The wars in the Middle East, the metastasis of ISIS, online radicalization, and a series of attacks in European and American cities have made the paradigm of a “global war on terror” very hard to set aside, even 15 years after 9/11.
There are two lenses through which to view America’s post-9/11 experience: one of change and one of continuity.
Since September 2001, the United States has grappled with a never-before-seen “global war on terror”. Shifting from the relatively benign environment of the 1990s, we now face a larger and more diverse number of man-made threats than ever before. The change is fuelled by the spread of radical ideologies that target the West and the rapid spread of technology that can enable those bent on attacking us.
But there is also an important element of historical continuity.
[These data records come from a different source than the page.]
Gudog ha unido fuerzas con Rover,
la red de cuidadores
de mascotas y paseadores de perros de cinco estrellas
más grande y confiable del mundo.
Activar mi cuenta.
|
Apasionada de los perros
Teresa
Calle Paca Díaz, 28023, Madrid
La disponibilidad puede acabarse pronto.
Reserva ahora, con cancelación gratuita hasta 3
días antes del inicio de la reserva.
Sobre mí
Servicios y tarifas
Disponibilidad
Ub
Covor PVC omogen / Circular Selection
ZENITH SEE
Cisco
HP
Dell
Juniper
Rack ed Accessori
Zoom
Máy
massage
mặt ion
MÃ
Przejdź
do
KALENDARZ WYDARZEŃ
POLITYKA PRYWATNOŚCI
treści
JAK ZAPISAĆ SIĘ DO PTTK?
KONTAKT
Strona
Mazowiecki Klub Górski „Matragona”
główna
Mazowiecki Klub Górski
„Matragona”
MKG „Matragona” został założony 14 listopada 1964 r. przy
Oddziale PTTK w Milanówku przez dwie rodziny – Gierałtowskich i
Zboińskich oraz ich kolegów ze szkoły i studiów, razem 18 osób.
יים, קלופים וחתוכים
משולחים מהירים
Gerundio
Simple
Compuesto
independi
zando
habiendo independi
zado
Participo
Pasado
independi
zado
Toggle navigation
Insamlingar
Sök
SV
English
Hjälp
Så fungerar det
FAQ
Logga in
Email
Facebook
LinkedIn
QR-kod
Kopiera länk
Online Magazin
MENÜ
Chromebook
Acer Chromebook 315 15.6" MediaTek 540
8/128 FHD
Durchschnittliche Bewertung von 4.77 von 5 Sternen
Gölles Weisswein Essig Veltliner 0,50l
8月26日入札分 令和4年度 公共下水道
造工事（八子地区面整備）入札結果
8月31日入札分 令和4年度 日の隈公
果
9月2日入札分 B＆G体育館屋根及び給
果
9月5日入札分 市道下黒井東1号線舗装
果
America’s current fears have many predecessors – present during the Cold War, at Pearl Harbor, and long before. This is simply the most recent era in which Americans have had to balance their desire for security with their adherence to the principle of protecting individual rights.
And, as in the past, we will be judged as much by how well we live up to our Constitutional tenets as by the absence of attacks on our people.
In the years since 9/11, the United States has become a more politically polarized country, with less self-confidence about its role in the world. Pressures on the news industry have undercut mainstream media and fed the rise of unscrupulous outlets that spread conspiracy theories and increase divisions.
On the positive side, the millennial generation appears to be more tolerant about personal freedom and lifestyles. I just fear that this same generation will be left to confront horrific challenges, such as climate change, bequeathed to them by their irresponsible and ignorant elders.
For Americans, the world has changed profoundly in two, somewhat contradictory ways, in the 15 years since the 9/11 attacks.
On the one hand, Americans are immeasurably safer as a result of massive investments and improvements in intelligence collection and sharing, billions spent on homeland security measures, and offensive actions – military, financial, cyber, and other – taken against terrorist networks. As a result, the chance of a 9/11 repeat in America is vastly smaller than ever before.
On the other hand, America’s fear of terrorism is perhaps greater than ever. Fully three-quarters of Americans rank international terrorism as the most critical threat to US security. And large majorities view Islamic fundamentalism as a critical threat – levels that are on a par with views in 2002.
Today, America is safer – and more fearful – than at any time since 9/11.